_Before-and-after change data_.
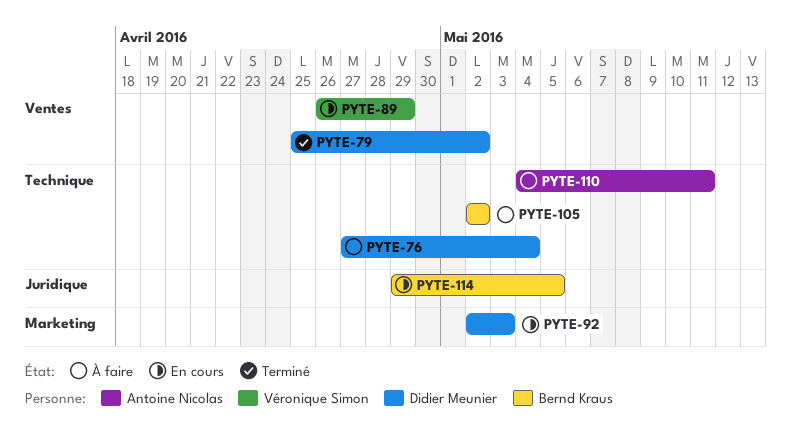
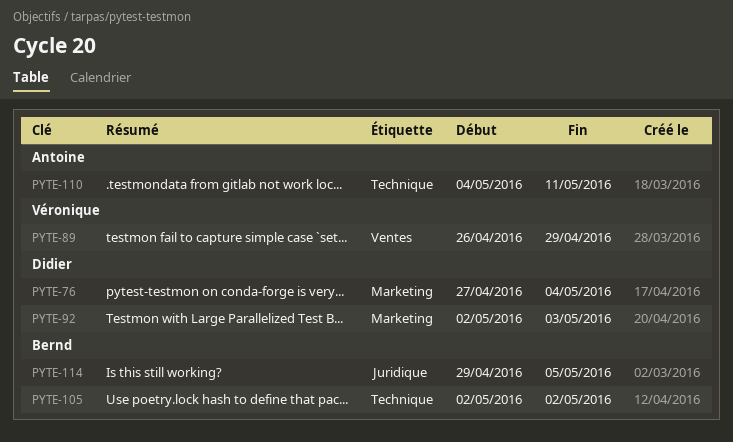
PYTE-76, label: Technique -> Marketing
PYTE-79: present -> none

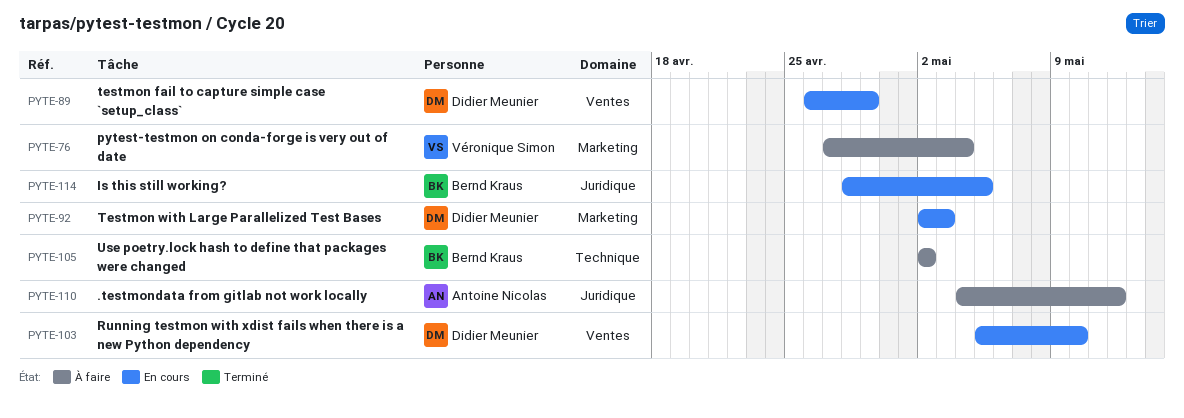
PYTE-76, owner: Didier Meunier -> Véronique Simon
PYTE-89, owner: Véronique Simon -> Didier Meunier
PYTE-103: none -> present
PYTE-110, label: Technique -> Juridique
PYTE-110, due: May 11 -> May 12
PYTE-114, start: Apr 29 -> Apr 28

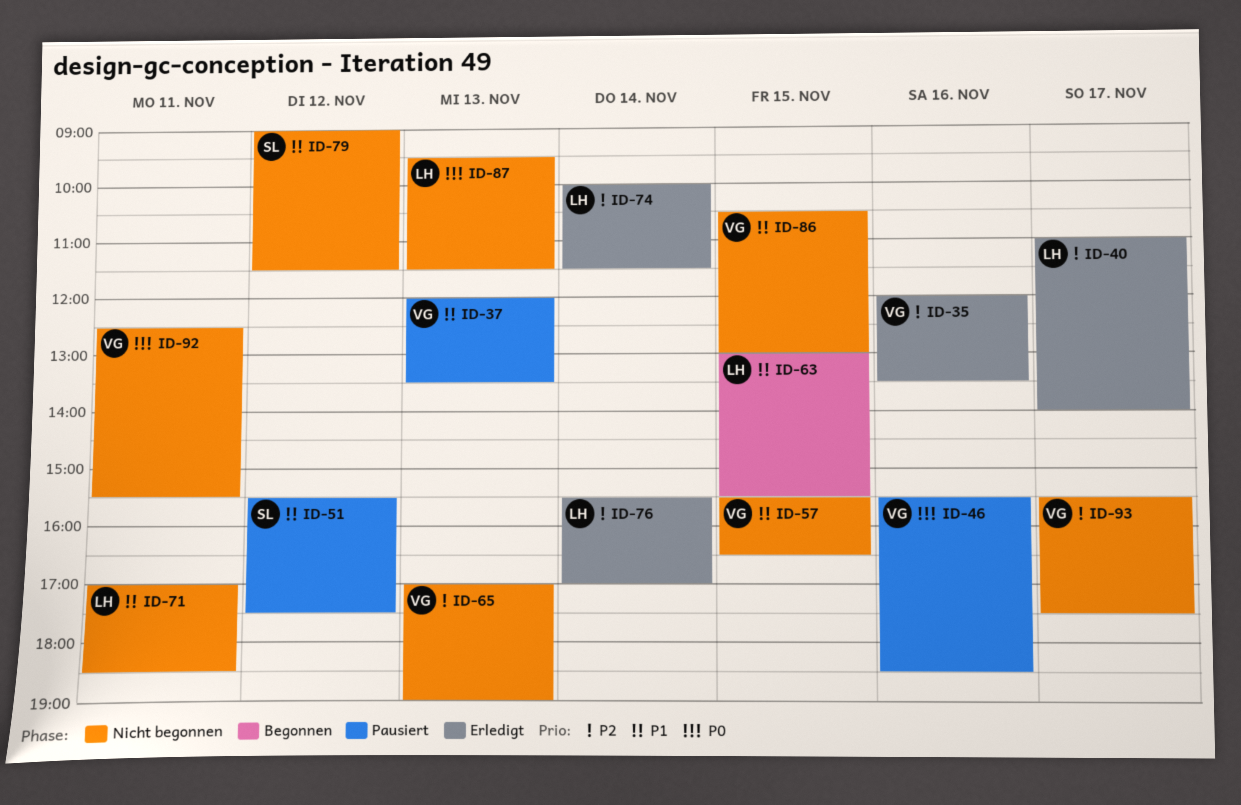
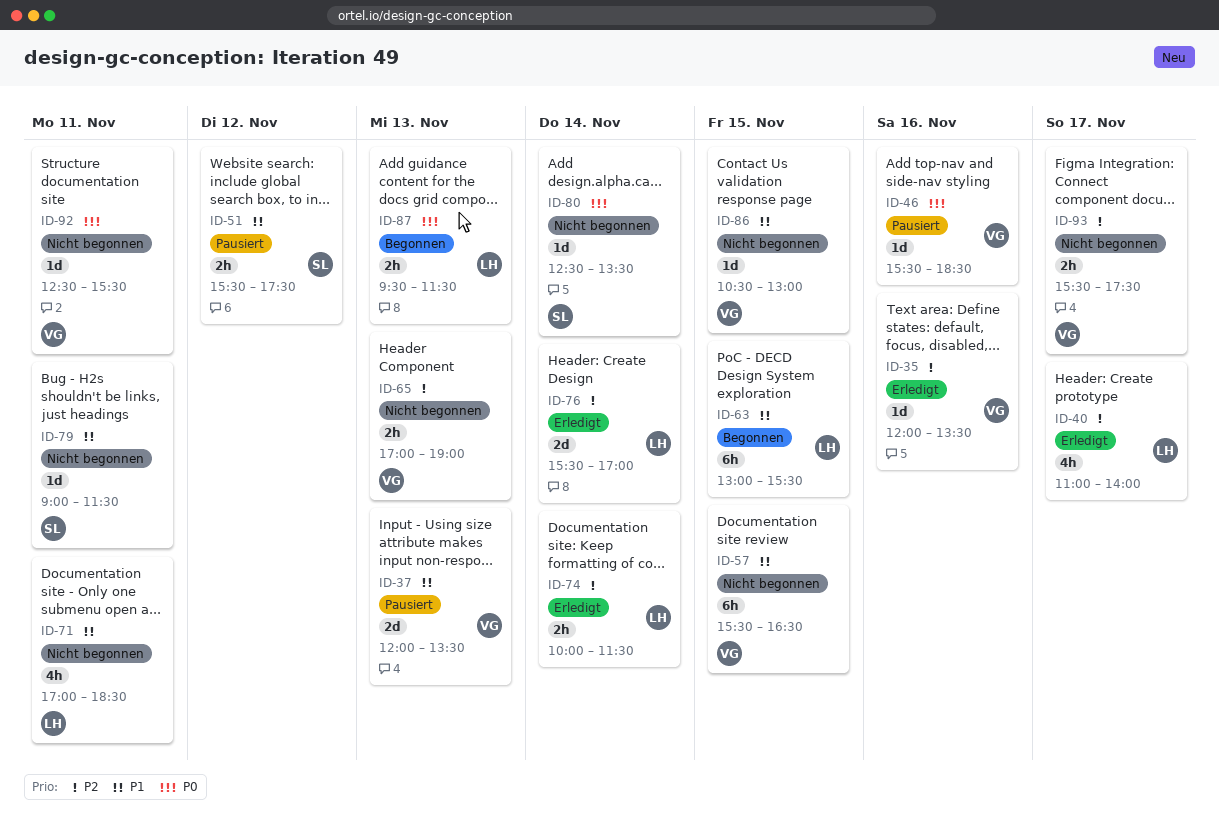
ID-79, day: Nov 12 -> Nov 11
ID-80: none -> present
ID-87, status: Nicht begonnen -> Begonnen

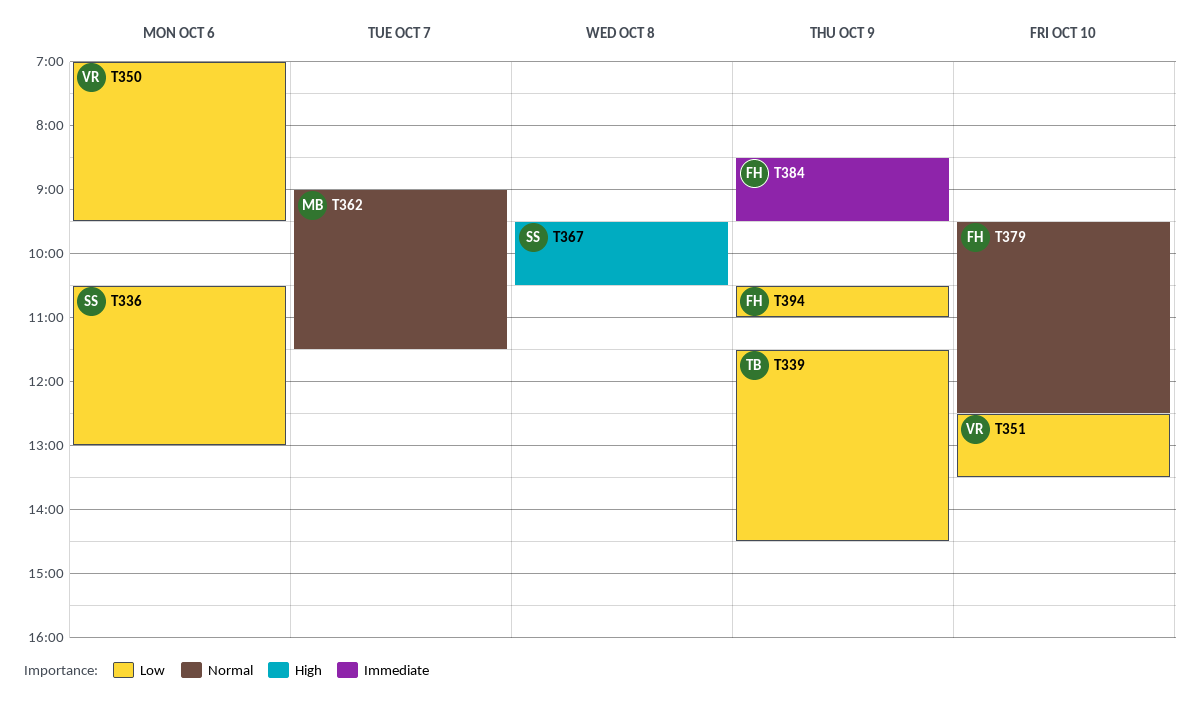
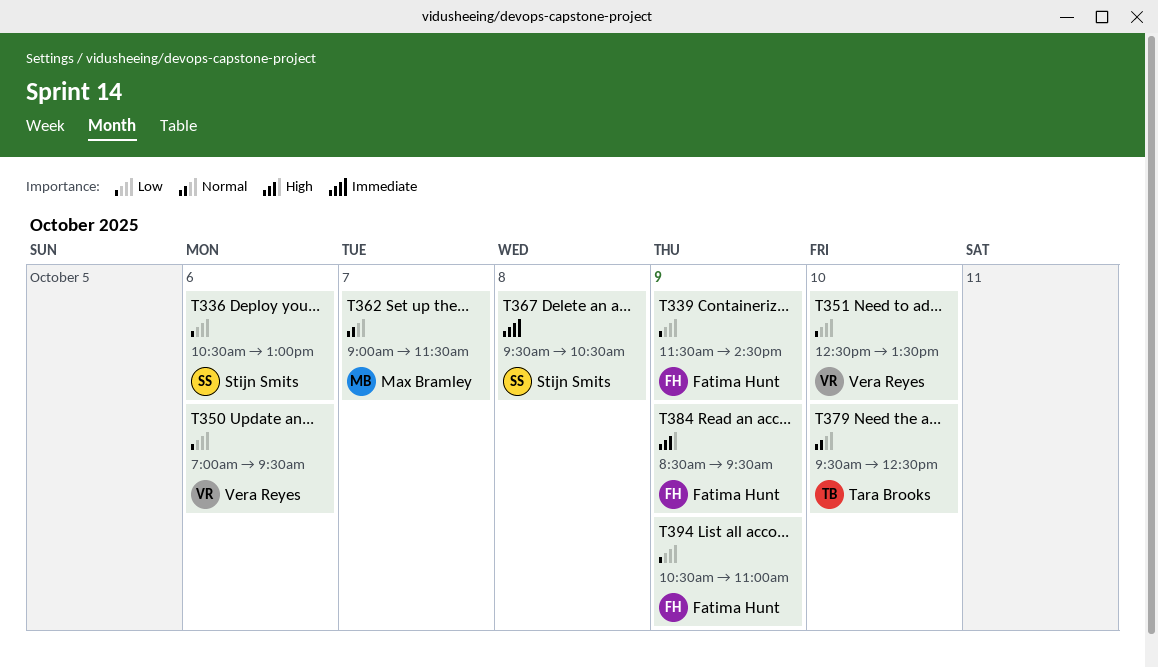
T339, owner: Tara Brooks -> Fatima Hunt
T367, priority: High -> Immediate
T379, owner: Fatima Hunt -> Tara Brooks
T384, priority: Immediate -> High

_WORK TASK_. Filter the lines above, keeping each one that contains the string "Immediate".

_EXERCISE SOLUTION_.
T367, priority: High -> Immediate
T384, priority: Immediate -> High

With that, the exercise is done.